→ **Text under study**

┌──

This past weekend, however, there were no projects on the books and stellar weather, so we headed out for a long and leisurely day. We started at Pacific Pie CO for lunch, our first and definitely not our last time there. It has swell decor, very good service, and the aforementioned pie. I love pie, sweet or savory. They have both, but we only partook of the savory because our bellies were full up. Tooting my own horn here, they have the best pie crust I’ve ever had next to my own, which is damn good. It is light and buttery and super tender. I had the beef and mushroom with a side of broccoli (did you get that Mom? I ordered broccoli. What is happening to me?!) and the hubster had the lamb with spicy coleslaw. Both were happily devoured in short order and promises made to come back for the cherry and the creamy chicken. In that order, I think. Why the hell not?

Oh, I am sassy today! After the pie, we crossed the river and loafed around before show time, taking in the Oregon History Museum on free day, because everything is better when it is free. It is an interesting assortment of curiosities, as you can see, though I was certainly most jazzed by the architectural models on display, this one being Pietro Belluschi’s house (he also designed the Portland Art Museum and the Commonwealth Building, in which I once worked) and the letter from Ansel Adams. Shazam, that is pretty awesome letterhead, which made the hubster and I decide that we need our own. One day, when we have more time, we’ll head up to the fourth floor and see if our house has any interesting history of its own, present occupants excluded, of course.

└──

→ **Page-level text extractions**
┌──

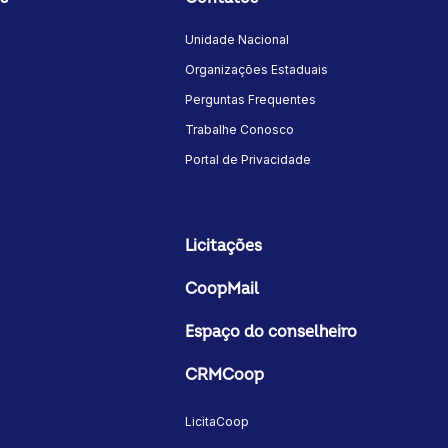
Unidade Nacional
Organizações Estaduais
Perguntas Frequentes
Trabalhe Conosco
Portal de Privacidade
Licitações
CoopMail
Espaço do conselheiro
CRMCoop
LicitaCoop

└──
┌──

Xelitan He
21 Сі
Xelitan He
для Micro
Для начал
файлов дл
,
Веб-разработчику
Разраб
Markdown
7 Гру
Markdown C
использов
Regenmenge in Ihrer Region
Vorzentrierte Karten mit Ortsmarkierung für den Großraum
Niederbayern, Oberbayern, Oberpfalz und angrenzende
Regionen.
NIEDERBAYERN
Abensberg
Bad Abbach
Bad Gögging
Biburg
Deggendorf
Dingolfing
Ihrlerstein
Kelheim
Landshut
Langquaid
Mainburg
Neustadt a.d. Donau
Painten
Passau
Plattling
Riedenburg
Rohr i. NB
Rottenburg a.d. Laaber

└──

→ **Work order**
How would you extend the weekend outing account, picking up right after its last sentence?

→ **Written answer**
The fil-um did not disappoint, though I never had a doubt. It was Wes Anderson, through and through, with a nod or two to Francis Ford Coppola (his son Roman was co-writer), with wounded oddballs and misfit characters occupying idyllic homes (ah, the Bishop house!) in picturesque landscapes. They stumble through life, encountering both the vicious and the tender kind, searching for people with whom to share their pain and great capacity for love. They are impeccably dressed and coiffed, a bit wild, and make this viewer cry, though not nearly half as much as they make me laugh out loud.

We’re at the Central Library now. Isn’t it beautiful? We roamed the stacks a bit and checked out a couple of neat-o architecture books with great pictures. I don’t suppose we ever outgrow a good picture book, do we? I sure haven’t.

More downtown gorgeousness before we get back to the car. I love the clouds in this one.

When we got home, we hung out on the patio, talked about the movie, perused our books, and the hubster and cats took a nap while I watched and occupied my mind with random thoughts.

It got cool, and the mosquitoes started buzzing, so we came inside and cuddled on the sofa before doing some more reading. We’ve started The Game of Thrones, taking turns reading aloud to each other, which is fun, and we are both enjoying, for the most part. I am definitely not the primary audience for this series, as I am neither a fan of explicit sex or graphic violence. This has both, but not too much, for now, at least.

A perfect day in our own little Moonrise Kingdom.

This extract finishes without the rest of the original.